++++ Reading text ++++
For the people who fund the Republican Party and drive its key concerns—the donors and owners who push tax cuts über alles—Wednesday night’s presidential debate (and its aftermath, in particular) was critical.
Eleven people were on the stage debating, but there were just four viable candidates—five if you count New Jersey Gov. Chris Christie—who share a commitment to the party establishment and its core priorities: Jeb Bush, Sen. Marco Rubio, Gov. Scott Walker, and Gov. John Kasich. On paper, this is a Squadron Supreme of talent: Bush, the scion of a successful political family; Rubio, the charismatic star of a new, more modern GOP; Walker, the effective right-wing governor of a Democratic state; and Kasich, the “compassionate conservative” who wins moderates with ease.
In practice, however, they’ve done nothing but disappoint. All, especially Walker, have withered next to the incredible success of Donald Trump and his closest rival, Ben Carson, the friendly—and radical—favorite of conservative evangelical Christians in the Republican Party. If Trump were just a sideshow—with no real pull on the shape of the GOP race—this might be tolerable. But in addition to insults, Trump brings apostasy. He wants higher taxes on the wealthy and slams cuts to Social Security. He doesn’t just oppose comprehensive immigration reform—a perennial item on the establishment wish list—he wants to see a wall on the U.S.-Mexico border. If Trump can sustain his rise, and turn it into a real campaign, he could upend the Republican consensus and deal a blow to supply-side aspirations.
++++ Record excerpts ++++
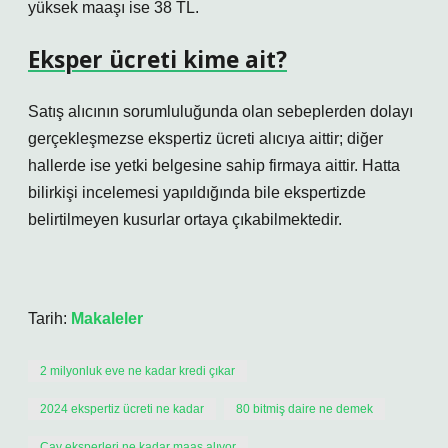
yüksek maaşı ise 38 TL.
Eksper ücreti kime ait?
Satış alıcının sorumluluğunda olan sebeplerden dolayı
gerçekleşmezse ekspertiz ücreti alıcıya aittir; diğer
hallerde ise yetki belgesine sahip firmaya aittir. Hatta
bilirkişi incelemesi yapıldığında bile ekspertizde
belirtilmeyen kusurlar ortaya çıkabilmektedir.
Tarih:
Makaleler
2 milyonluk eve ne kadar kredi çıkar
2024 ekspertiz ücreti ne kadar
80 bitmiş daire ne demek
Çay eksperleri ne kadar maaş alıyor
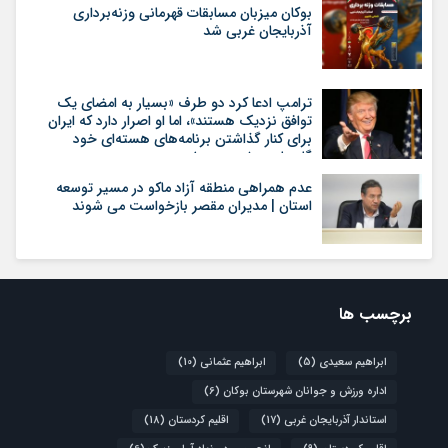
بوکان میزبان مسابقات قهرمانی وزنه‌برداری
آذربایجان غربی شد
ترامپ ادعا کرد دو طرف «بسیار به امضای یک
توافق نزدیک هستند»، اما او اصرار دارد که ایران
برای کنار گذاشتن برنامه‌های هسته‌ای خود
گام‌های بیشتری بردارد
عدم همراهی منطقه آزاد ماکو در مسیر توسعه
استان | مدیران مقصر بازخواست می شوند
برچسب ها
ابراهیم سعیدی
(5)
ابراهیم عثمانی
(10)
اداره ورزش و جوانان شهرستان بوکان
(6)
استاندار آذربایجان غربی
(17)
اقلیم کردستان
(18)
++++
◆ Work instructions
• 1. List the four viable candidates that the debate article names as sharing a commitment to the party establishment and its core priorities.
• 2. Output the text lines of the stored rows as a JSON list of strings, one string per line. Omit the pictures.

◆ Completed exercise
• 1. Jeb Bush, Sen. Marco Rubio, Gov. Scott Walker, and Gov. John Kasich

• 2.
[
  "yüksek maaşı ise 38 TL.",
  "Eksper ücreti kime ait?",
  "Satış alıcının sorumluluğunda olan sebeplerden dolayı",
  "gerçekleşmezse ekspertiz ücreti alıcıya aittir; diğer",
  "hallerde ise yetki belgesine sahip firmaya aittir. Hatta",
  "bilirkişi incelemesi yapıldığında bile ekspertizde",
  "belirtilmeyen kusurlar ortaya çıkabilmektedir.",
  "Tarih:",
  "Makaleler",
  "2 milyonluk eve ne kadar kredi çıkar",
  "2024 ekspertiz ücreti ne kadar",
  "80 bitmiş daire ne demek",
  "Çay eksperleri ne kadar maaş alıyor",
  "بوکان میزبان مسابقات قهرمانی وزنه‌برداری",
  "آذربایجان غربی شد",
  "ترامپ ادعا کرد دو طرف «بسیار به امضای یک",
  "توافق نزدیک هستند»، اما او اصرار دارد که ایران",
  "برای کنار گذاشتن برنامه‌های هسته‌ای خود",
  "گام‌های بیشتری بردارد",
  "عدم همراهی منطقه آزاد ماکو در مسیر توسعه",
  "استان | مدیران مقصر بازخواست می شوند",
  "برچسب ها",
  "ابراهیم سعیدی",
  "(5)",
  "ابراهیم عثمانی",
  "(10)",
  "اداره ورزش و جوانان شهرستان بوکان",
  "(6)",
  "استاندار آذربایجان غربی",
  "(17)",
  "اقلیم کردستان",
  "(18)"
]